== Material for this exercise ==
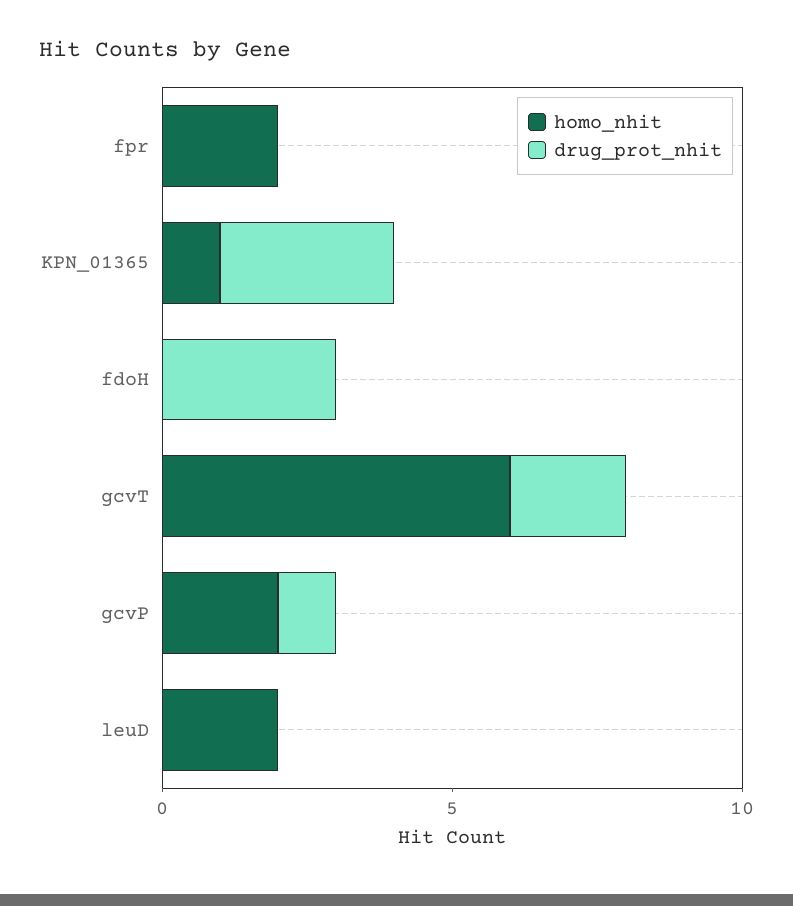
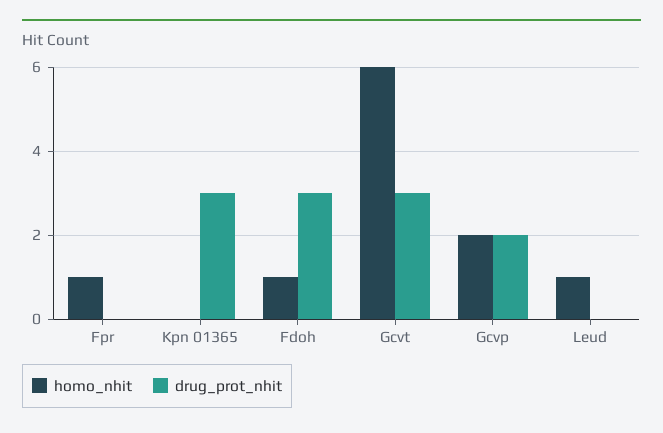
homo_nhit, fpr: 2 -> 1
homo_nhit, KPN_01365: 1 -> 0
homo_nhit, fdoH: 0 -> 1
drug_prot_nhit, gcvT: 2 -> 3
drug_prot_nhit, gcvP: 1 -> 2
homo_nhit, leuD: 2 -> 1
--
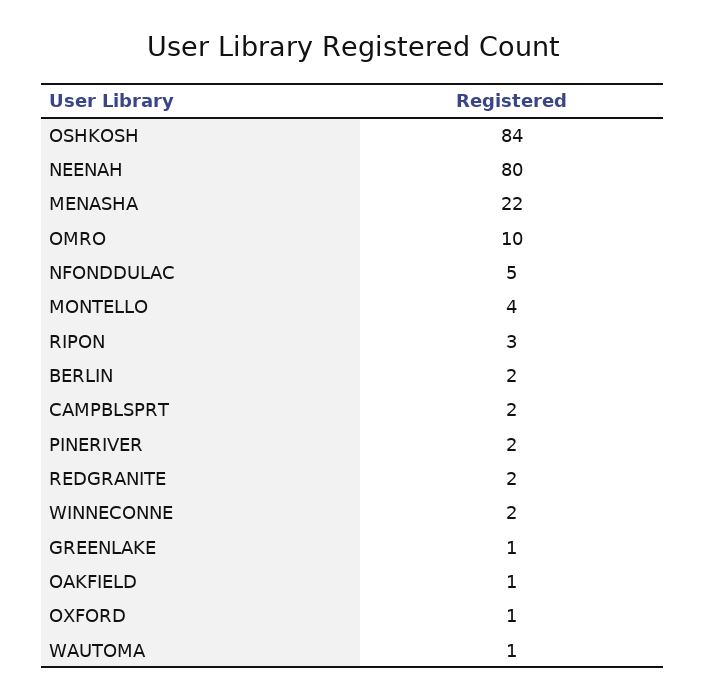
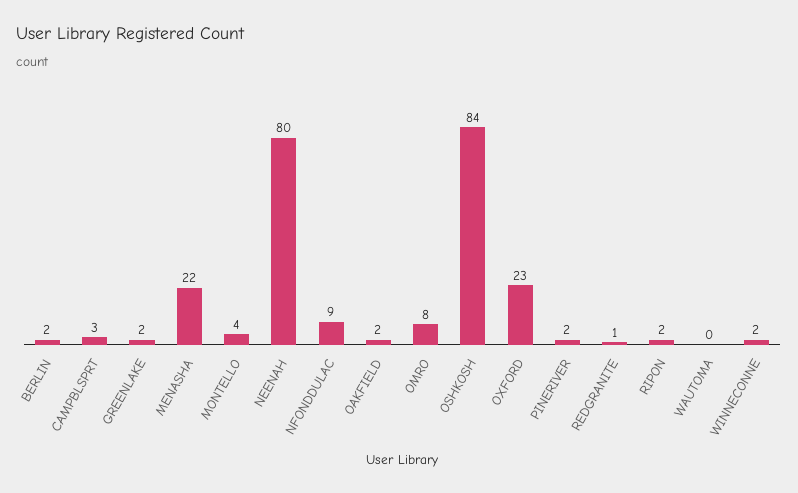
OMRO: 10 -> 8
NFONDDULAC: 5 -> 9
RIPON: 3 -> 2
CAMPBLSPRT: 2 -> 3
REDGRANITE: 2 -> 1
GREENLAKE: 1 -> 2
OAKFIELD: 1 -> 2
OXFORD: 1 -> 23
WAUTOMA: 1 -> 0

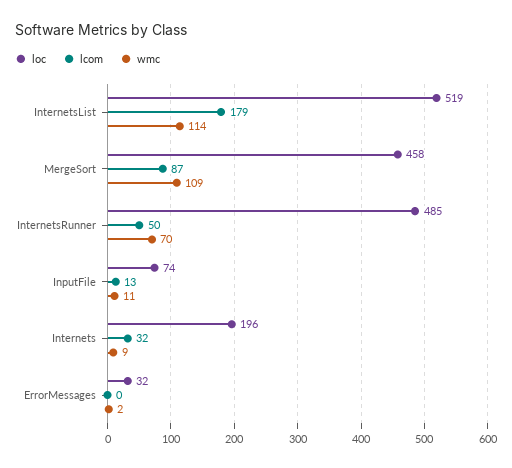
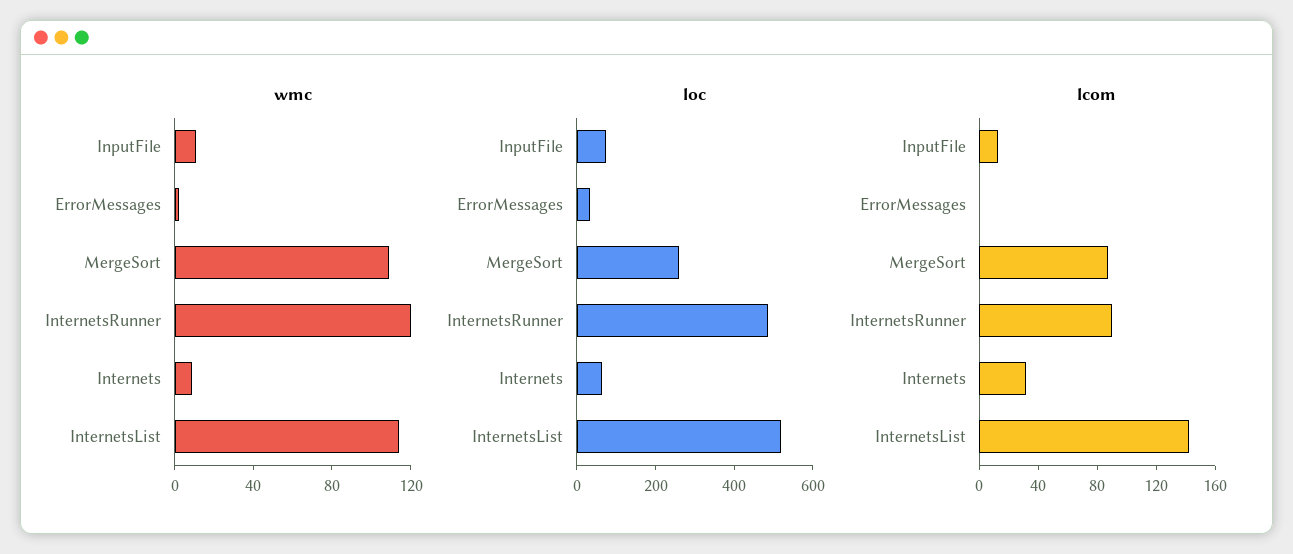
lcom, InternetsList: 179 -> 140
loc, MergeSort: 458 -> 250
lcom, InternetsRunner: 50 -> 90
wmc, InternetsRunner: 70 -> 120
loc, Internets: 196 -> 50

== Instruction ==
Using the data above, reproduce exactly the lines from the line that contains "lcom, InternetsRunner: 50 -> 90" through the line that contains "loc, Internets: 196 -> 50", including both.

== Solved problem ==
lcom, InternetsRunner: 50 -> 90
wmc, InternetsRunner: 70 -> 120
loc, Internets: 196 -> 50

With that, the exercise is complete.